West African neighbours Ivory Coast and Ghana, where more than 60 per cent of the world’s cocoa is grown, are becoming frustrated by the slow uptake of a strategy adopted in July to levy a $400-a-ton premium to help improve growers’ pay. This week, they threatened to suspend programmes that chocolate makers rely on to certify that their beans are not grown in protected forests or with the forced labour of children.

Chocolate makers cannot claim that they’re sourcing cocoa sustainably and at the same time hold back their support for a plan that will considerably improve the livelihoods of small-scale producers, said Yves Kone, the managing director of Ivory Coast’s industry regulator, Le Conseil du Cafe-Cacao, known as the CCC. The sustainability programmes only serve a small number of farmers, while the new price mechanism will benefit all growers, according to the CCC.

“We cannot pretend that we are working with the farmers, investing in sustainability and refusing to pay the farmer,” Kone told reporters Friday in the commercial hub of Abidjan. “Sustainability is also paying farmers and working together.”

Ivory Coast and Ghana’s price plan is designed to raise the average price for their cocoa from next October to at least $2,600 per ton, of which farmers will be paid about 70% after deducting costs. New York cocoa futures for delivery in December have averaged $2,372 per ton so far this year.

Analysts are questioning whether the plan will work because companies aren’t able to hedge the premium. The incentive of higher income will also entice farmers to grow more than what the market may need, often on land cleared in protected areas, and destabilise prices further.

Ivory Coast had 16 million hectares (40 million acres) of forests in 1960, but this has fallen to 3 million hectares in 2018. Ghana is losing its forests at a faster pace than any other country in the world, according to Global Forest Watch.
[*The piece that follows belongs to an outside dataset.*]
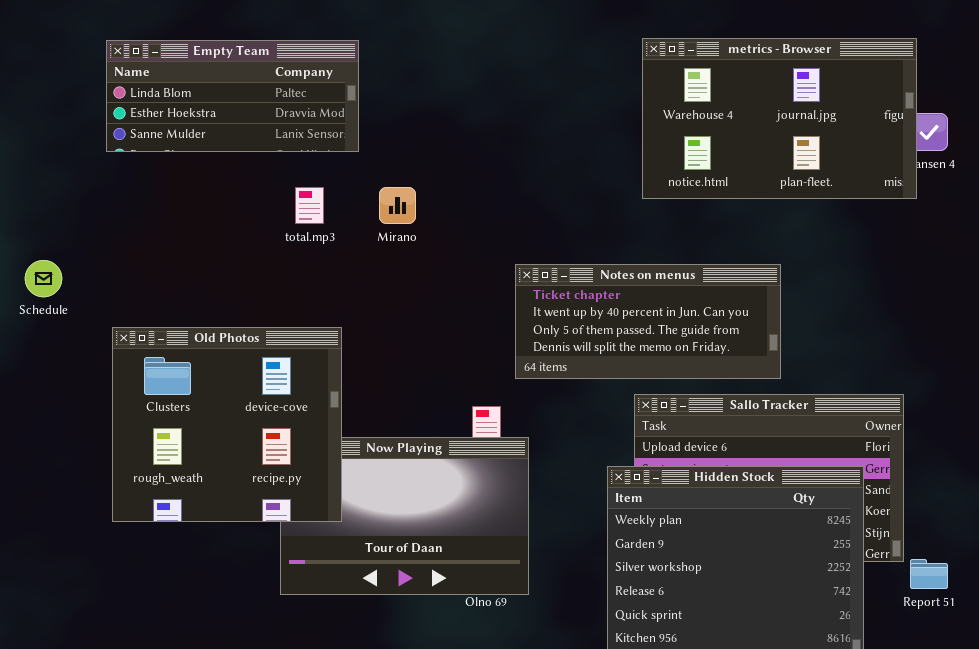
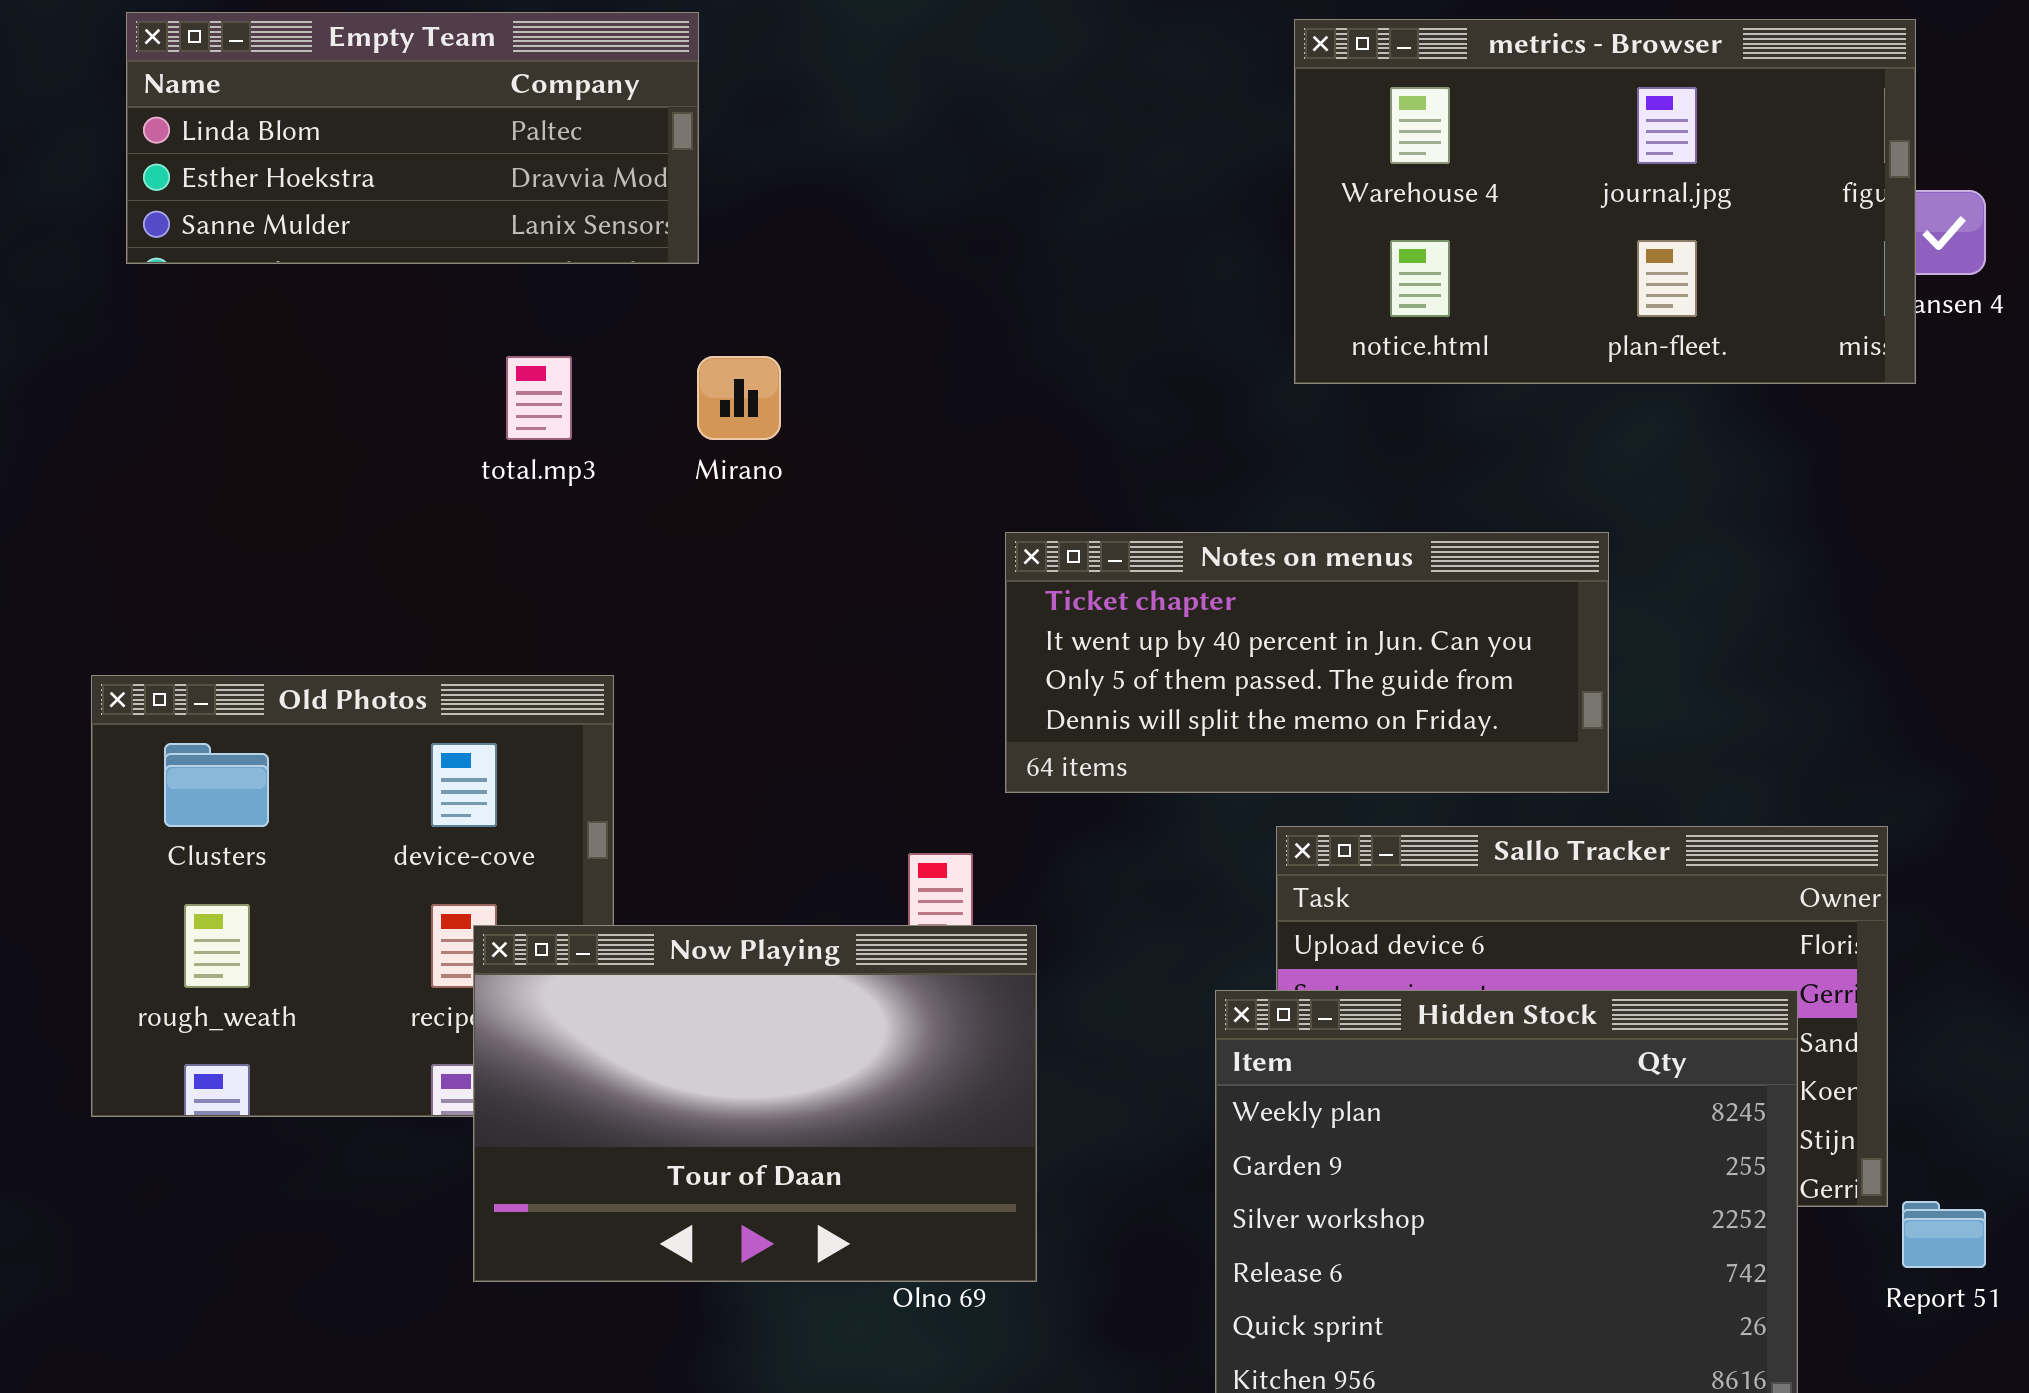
Empty Team: [106,40,359,152] -> [126,12,699,264], moved
Now Playing: [280,437,529,595] -> [473,925,1037,1282], raised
“The problem here is they’re going to encourage more production of the bad kind,” said Edward George, an independent cocoa expert. “There’s a real danger of overproduction and also unsustainable and damaging production.”

Without the sustainability programmes, chocolate brands cannot guarantee that the cocoa they buy is not impacting protected areas and grown without child labour, said Sergey Chetvertakov, an analyst at IHS Markit’s Agribusiness Intelligence. “Such statements are demanded by consumers.”
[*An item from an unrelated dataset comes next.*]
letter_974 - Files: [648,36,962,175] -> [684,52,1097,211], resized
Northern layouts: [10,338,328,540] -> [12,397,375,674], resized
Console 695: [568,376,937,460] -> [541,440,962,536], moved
Some chocolate makers have already pledged to buy cocoa at the premium rates.

“We are absolutely committed to both buy with the living-income differential and to invest in our sustainability projects,” Mars Inc. said by email. “We will comply with the new programmes put in place,” according to Hershey Co.

The cocoa regulators are reviewing all certification and sustainability projects for the current season and make an announcement on their “continuation or discontinuation” at a World Cocoa Foundation Partnership meeting scheduled later this month in Berlin.

Such programmes continue to be successful in helping farmers to improve their income “without political interference,” said Eric Bergman, a commodities broker at Jenkins Sugar Group Inc Their suspension as a way to enforce the new price plan “is a short-sighted way of attempting to help farmers.”